Records contained in a dataset:
########

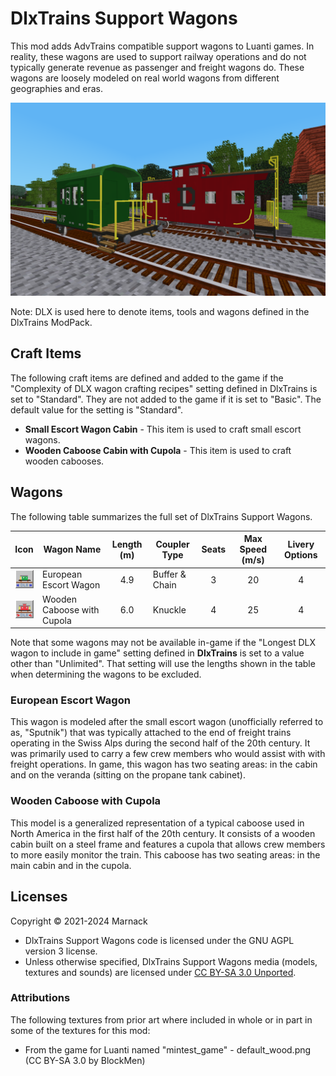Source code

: # DlxTrains Support Wagons

This mod adds AdvTrains compatible support wagons to Luanti games.  In reality, these wagons are used to support railway operations and do not typically generate revenue as passenger and freight wagons do.  These wagons are loosely modeled on real world wagons from different geographies and eras.

![](screenshot.png)

Note: DLX is used here to denote items, tools and wagons defined in the DlxTrains ModPack.

## Craft Items

The following craft items are defined and added to the game if the "Complexity of DLX wagon crafting recipes" setting defined in DlxTrains is set to "Standard".  They are not added to the game if it is set to "Basic".  The default value for the setting is "Standard".

- **Small Escort Wagon Cabin** - This item is used to craft small escort wagons.
- **Wooden Caboose Cabin with Cupola** - This item is used to craft wooden cabooses.

## Wagons

The following table summarizes the full set of DlxTrains Support Wagons.

Icon|Wagon Name|Length (m)|Coupler Type|Seats|Max Speed (m/s)|Livery Options
:---:|---|:---:|---|:---:|:---:|:---:
![](textures/inventory/dlxtrains_support_wagons_escort_type1_inv.png)|European Escort Wagon|4.9|Buffer & Chain|3|20|4
![](textures/inventory/dlxtrains_support_wagons_caboose_type1_inv.png)|Wooden Caboose with Cupola|6.0|Knuckle|4|25|4

Note that some wagons may not be available in-game if the "Longest DLX wagon to include in game" setting defined in **DlxTrains** is set to a value other than "Unlimited".  That setting will use the lengths shown in the table when determining the wagons to be excluded.

### European Escort Wagon

This wagon is modeled after the small escort wagon (unofficially referred to as, "Sputnik") that was typically attached to the end of freight trains operating in the Swiss Alps during the second half of the 20th century.  It was primarily used to carry a few crew members who would assist with with freight operations.  In game, this wagon has two seating areas: in the cabin and on the veranda (sitting on the propane tank cabinet).

### Wooden Caboose with Cupola

This model is a generalized representation of a typical caboose used in North America in the first half of the 20th century.  It consists of a wooden cabin built on a steel frame and features a cupola that allows crew members to more easily monitor the train. This caboose has two seating areas: in the main cabin and in the cupola.

## Licenses

Copyright © 2021-2024 Marnack

- DlxTrains Support Wagons code is licensed under the GNU AGPL version 3 license.
- Unless otherwise specified, DlxTrains Support Wagons media (models, textures and sounds) are licensed under [CC BY-SA 3.0 Unported](https://creativecommons.org/licenses/by-sa/3.0/).

### Attributions

The following textures from prior art where included in whole or in part in some of the textures for this mod:

- From the game for Luanti named "mintest_game"
		- default_wood.png (CC BY-SA 3.0 by BlockMen)
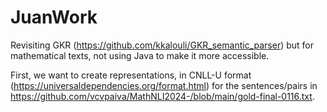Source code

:# JuanWork

Revisiting GKR (https://github.com/kkalouli/GKR_semantic_parser) but for mathematical texts, not using Java to make it more accessible.

First, we want to create representations,  in CNLL-U format (https://universaldependencies.org/format.html)
for the sentences/pairs in  https://github.com/vcvpaiva/MathNLI2024-/blob/main/gold-final-0116.txt.
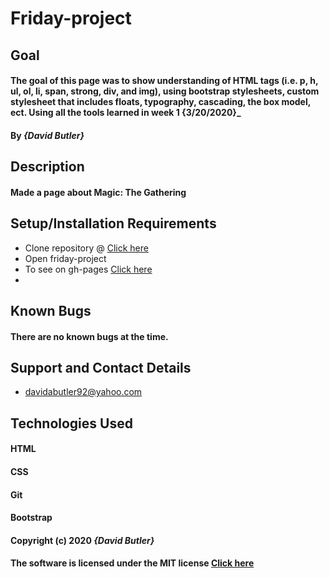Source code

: # Friday-project

## Goal

#### The goal of this page was to show understanding of HTML tags (i.e. p, h, ul, ol, li, span, strong, div, and img), using bootstrap stylesheets, custom stylesheet that includes floats, typography, cascading, the box model, ect. Using all the tools learned in week 1 {3/20/2020}_

#### By _**{David Butler}**_

## Description
#### Made a page about Magic: The Gathering

## Setup/Installation Requirements
* Clone repository @ [Click here](https://github.com/davidabutler92/friday-project)
* Open friday-project
* To see on gh-pages [Click here](https://davidabutler92.github.io/friday-project/)  
* 

## Known Bugs 
#### There are no known bugs at the time.

## Support and Contact Details
* davidabutler92@yahoo.com

## Technologies Used 
#### HTML
#### CSS
#### Git 
#### Bootstrap

#### Copyright (c) 2020 **_{David Butler}_**
#### The software is licensed under the MIT license [Click here](LICENSE.md)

########

**About this task:**
Restate exactly, please, only the lines between the start of the data and the line containing "## Craft Items", both ends included, skipping the pictures.

**Solution for this exercise:**
Source code

: # DlxTrains Support Wagons

This mod adds AdvTrains compatible support wagons to Luanti games.  In reality, these wagons are used to support railway operations and do not typically generate revenue as passenger and freight wagons do.  These wagons are loosely modeled on real world wagons from different geographies and eras.

![](screenshot.png)

Note: DLX is used here to denote items, tools and wagons defined in the DlxTrains ModPack.

## Craft Items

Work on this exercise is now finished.